In Sachen Arbeitsmarktpolitik räumte der Bundeskanzler ein, dass er seine ehrgeizigen Ziele aufgrund der weltwirtschaftlichen Krisensituation nicht habe erreichen können. Allerdings, so formulierte er unmissverständlich, lasse er sich „keine Ratschläge von denen geben, die während ihrer Regierungszeit bis zu 900 000 Arbeitslose mehr zu vertreten“ hatten.

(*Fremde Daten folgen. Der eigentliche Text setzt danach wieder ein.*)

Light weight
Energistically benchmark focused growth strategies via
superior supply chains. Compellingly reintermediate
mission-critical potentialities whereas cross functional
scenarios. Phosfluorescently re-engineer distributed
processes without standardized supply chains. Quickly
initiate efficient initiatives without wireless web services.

Beim Thema Wirtschaft geißelte der SPD-Vorsitzende das Unwesen explodierender Vorstandsgehälter: „Es ist unerträglich, dass sich ein paar Manager die Taschen voll machen und ihre Arbeitnehmer auf die Straße setzen. Dieses Unwesen, das von Amerika zu uns rüberschwappt, wollen wir nicht und das werden wir verhindern.“ Schröder appellierte an die Betriebe, wieder mehr Ausbildungsplätze anzubieten: „Wenn Ihr Ausbildungsplätze streicht, dann sägt ihr an dem Ast, auf dem ihr morgen sitzen wollt!"

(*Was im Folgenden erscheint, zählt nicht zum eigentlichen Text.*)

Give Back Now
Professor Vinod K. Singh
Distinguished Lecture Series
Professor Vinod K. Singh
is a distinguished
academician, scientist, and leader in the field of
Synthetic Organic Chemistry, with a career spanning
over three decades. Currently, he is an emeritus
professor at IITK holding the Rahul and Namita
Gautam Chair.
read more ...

Beim Thema Bildungspolitik versprach Gerhard Schröder, er werde nicht zulassen, dass die Frage, „ob ein junger Mensch Bildungschancen erhält, von Papas oder Mamas Geldbeutel abhängt“. Er forderte mehr ganztägige Betreuung in den Schulen, um Chancengleichheit der Kinder zu fördern und den Frauen größere Emanzipations-Möglichkeiten einzuräumen: „Die Frauen wollen und sollen von Stoiber nicht vorgeschrieben bekommen, wie sie zu leben haben.“

Nachdem er sich beim Thema Gesundheitspolitik klar gegen die unter einer möglichen Stoiber-Regierung drohende Zwei-Klassen-Medizin ausgesprochen hatte, spannte der Kanzler den Bogen zu seiner Vision von geglückter Europapolitik. Es gäbe zum ersten Mal in der Geschichte Europas die Möglichkeit, den Kontinent im Ganzen zusammen zu bringen. Dies, so Schröder, sei „eine unglaubliche Chance nach so viel Leid, Elend und Blut“ der vergangenen Jahrhunderte. Besorgt zeigte er sich über das Vordringen rechtspopulistischer Kräfte wie in Italien oder den Niederlanden. „Mein Europa ist ein Europa der Ablehnung fremdenfeindlicher Kräfte, ein Europa der Mitmenschlichkeit. Mein Europa ist auch ein Europa mit sozialem Gesicht, in dem kreative Arbeitgeber und selbstbewusste Arbeitnehmer gemeinsam an einem Strang ziehen“, so der Bundeskanzler unter dem frenetischen Beifall der Kölner.

Thema Nahost: Hier verbat sich Gerhard Schröder den erhobenen Zeigefinger aus dem Lager der Union: „Uns muss niemand an Bündnistreue und Solidarität erinnern“, sagte er mit Blick auf das bekannt freundschaftliche Verhältnis zwischen der rot-grünen Bundesregierung und ihren internationalen Partnern wie England, Frankreich oder USA. „Aber der Inhalt von Freundschaft kann doch nur sein, dass man auf der Grundlage gesicherter Beziehungen auch mal Meinungsunterschiede austragen kann, wie dies zurzeit beim Thema Irak der Fall ist.“ Was der Nahe Osten brauche, sei „nicht mehr Krieg, sondern mehr Frieden“.
An die Adresse seines bayerischen Herausforderers meinte der Kanzler: „Wer Diplomatie mit Leisetreterei verwechselt, kann Deutschland nicht vertreten.“

Am Ende seiner leidenschaftlichen Rede wurde Gerhard Schröder mit minutenlangem Beifall und stehenden Ovationen gefeiert. Hunderte von Plakaten mit dem treffenden Slogan „Dranbleiben, Gerd!“ wurden in den Kölner Abendhimmel gehoben und sogar Erinnerungen an die zurückliegende Fußball-WM wurden geweckt, als der Song ertönte: „Es gibt nur ein’ Gerhard Schröder…“.

Ein mitreißender Wahlkampf-Nachmittag in der Kölner Altstadt.